'Personalidade do mundo acadêmico merece destaque'

Dirigente de uma pasta do governo Kassab afirma que moradores precisam ser convencidos para a mudança de nome de rua

Entrevista com

O Estado de S.Paulo

31 de dezembro de 2012 | 02h02

Por que o senhor foi falar com os moradores a respeito da ideia da mudança de nome?

Até porque eu estudei no colégio (Liceu Pasteur) 13 anos da minha vida, conheço a região e tenho conhecidos no prédio. Então, é uma solicitação normal, para dar base para um projeto que venha da Câmara. E isso pode acontecer em qualquer momento. Não precisa ser agora. O Legislativo vai trabalhar nessa proposta para, em algum momento, encaminhar isso para o plenário.

E o senhor já levou a proposta aos moradores?

É. Esse é um processo lento. Não se muda nome de rua de uma hora para a outra. Tem de ter um convencimento. Tem moradores que são novos, que nem sabem da história.

O senhor pretende levar o documento ao outro prédio da rua?

A rua é muito pequena, tem dois prédios e uma vila. Fiz esse contato nesse edifício porque dois conhecidos meus moram lá. Só isso. Eu deixei lá até para eles 'maturarem' a ideia e ficou lá. Não voltei. Até porque, com esse fechamento de gestão, não tive tempo de fazer essa retomada. Não tem pressa, o processo não tem pressa.

Essa alteração é importante?

Não sei se aquela ou outra rua, mas merece um destaque uma personalidade do mundo acadêmico e do mundo médico.

Não há uma confusão entre interesses públicos e privados nesse processo?
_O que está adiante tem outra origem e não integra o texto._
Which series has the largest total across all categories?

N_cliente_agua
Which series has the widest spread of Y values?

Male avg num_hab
Não, não, não. Acho que não. A iniciativa de mudança de nome é pública, mas não do Executivo, é do Legislativo. É ele que organiza isso para ter o colhimento de assinaturas na rua.
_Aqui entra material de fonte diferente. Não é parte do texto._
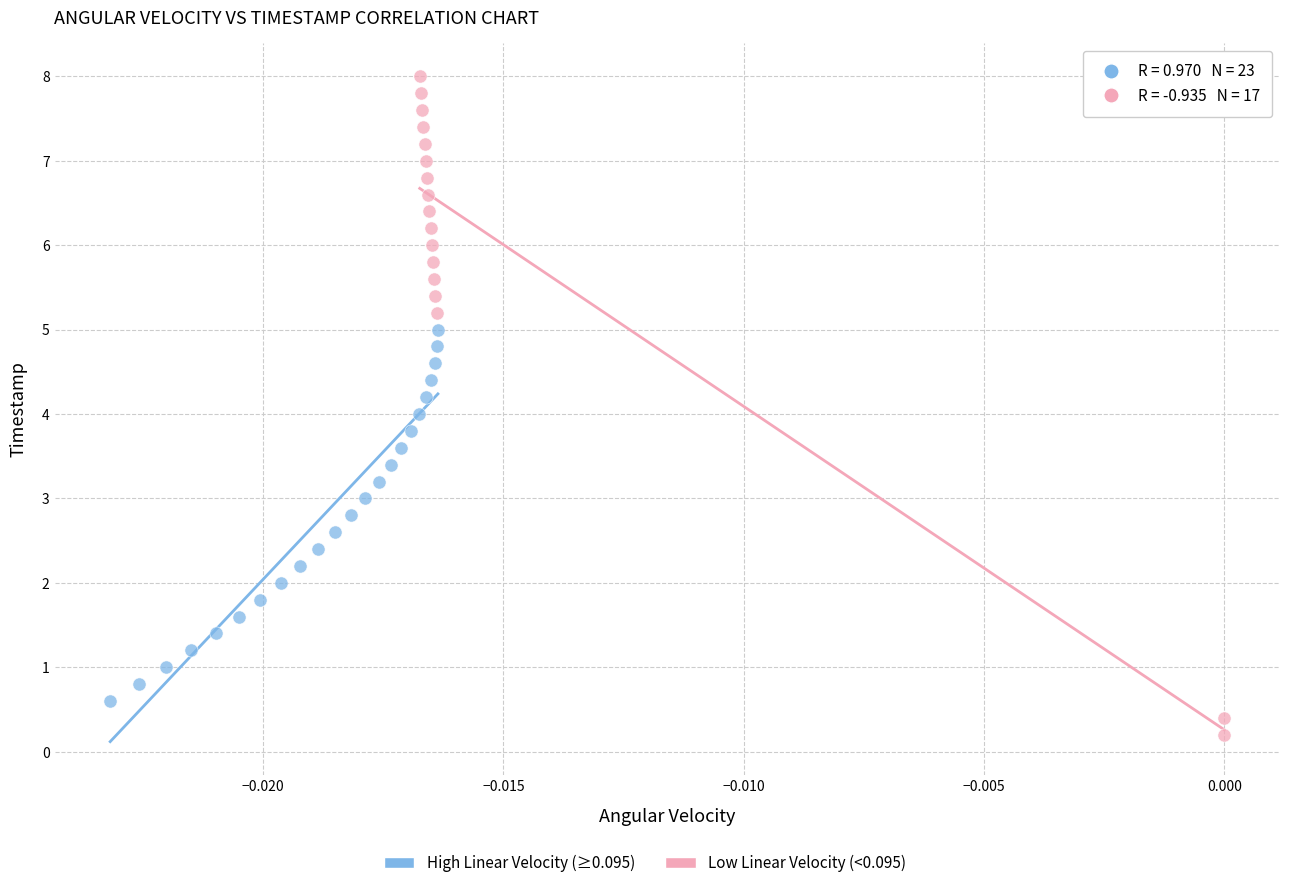

Which series has the largest Y range (max minus min)?

Low Linear Velocity (<0.095)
A alteração do nome de uma rua não pode provocar transtornos para os moradores?

Por isso que você faz essa consulta preliminar. Não é esse documento para a Câmara. É para ver se há aceitação, para explicar o que é uma mudança de nome de rua, explicar se tem ônus ou não.

A homenagem não poderia ser feita em alguma rua que ainda não tem nome, como algumas da periferia?

Sim, pode ser. Também pode, não está fechada essa questão da rua. /C.V.